Home Debt obligation Groups write off probation debt in Mississippi, Florida

Groups write off probation debt in Mississippi, Florida


JACKSON, Mississippi (AP) – A nonprofit group and debtors union bought and forgiven the private probation debt of about 20,500 people in Mississippi and Florida, sending letters telling them about the news and criticizing harshly the “abusive debt collectors”.

The Rolling Jubilee Fund nonprofit said on Friday it had worked with the Debt Collective to purchase nearly $ 3.3 million in private probation debt in the secondary debt market for $ 97,922. The groups forgave all the debt.
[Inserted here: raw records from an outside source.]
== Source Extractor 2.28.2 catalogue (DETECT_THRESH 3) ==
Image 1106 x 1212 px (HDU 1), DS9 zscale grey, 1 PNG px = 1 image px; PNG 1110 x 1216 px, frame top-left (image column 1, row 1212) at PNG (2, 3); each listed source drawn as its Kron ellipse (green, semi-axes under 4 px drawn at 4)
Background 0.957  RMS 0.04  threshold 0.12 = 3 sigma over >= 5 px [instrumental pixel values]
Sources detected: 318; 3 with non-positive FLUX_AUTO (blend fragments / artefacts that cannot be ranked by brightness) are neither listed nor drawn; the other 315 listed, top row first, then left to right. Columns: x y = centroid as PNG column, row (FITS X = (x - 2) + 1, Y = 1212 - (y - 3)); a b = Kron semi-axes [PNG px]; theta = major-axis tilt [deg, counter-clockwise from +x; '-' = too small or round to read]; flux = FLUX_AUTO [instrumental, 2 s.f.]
The Debt Collective is a syndicate of debtors working to abolish many types of debt and reform financial systems.

“Courts across the country have outsourced probation to private companies that charge fees for their“ services. ”With very little oversight, these companies often act as abusive debt collectors while those that are unable to pay run the risk of being imprisoned, ”the letter dated 6 October said.

The average individual debt written off was $ 159, said Braxton Brewington, Debt Collective’s press secretary. Most of the canceled debts went to residents of Mississippi.

Part of the condition of buying the debt was that neither the Debt Collective nor the Rolling Jubilee Fund could reveal the name of the private probation company that sold the debt, the Clarion Ledger reported.

In Mississippi, private probation companies often work with the courts to monitor those convicted of DUIs or traffic violations, among other misdemeanors. Companies charge the offender a monitoring fee – typically $ 50 per month – in addition to fines imposed by the court. Failure to pay supervision fees can result in jail time, even if a person pays other court-ordered fines.

Most secondary market buyers are looking to collect the debt they bought for a discount and make a profit. Thomas Gokey, an organizer of Debt Collective, said the practice “really sheds a harsh light on the morality of debt”.

“There’s this idea that you have to pay. You have to pay,” Gokey said. “But what do you really owe an investor who bought your debt as an investment vehicle for 4 cents on the dollar? “

A political action committee led by prominent Democrat Stacey Abrams recently donated to the nonprofit RIP Medical Debt to buy and write off a medical debt with a face value of $ 212 million that is owed by 108,000 people in Georgia, Arizona, Louisiana, Mississippi and Alabama.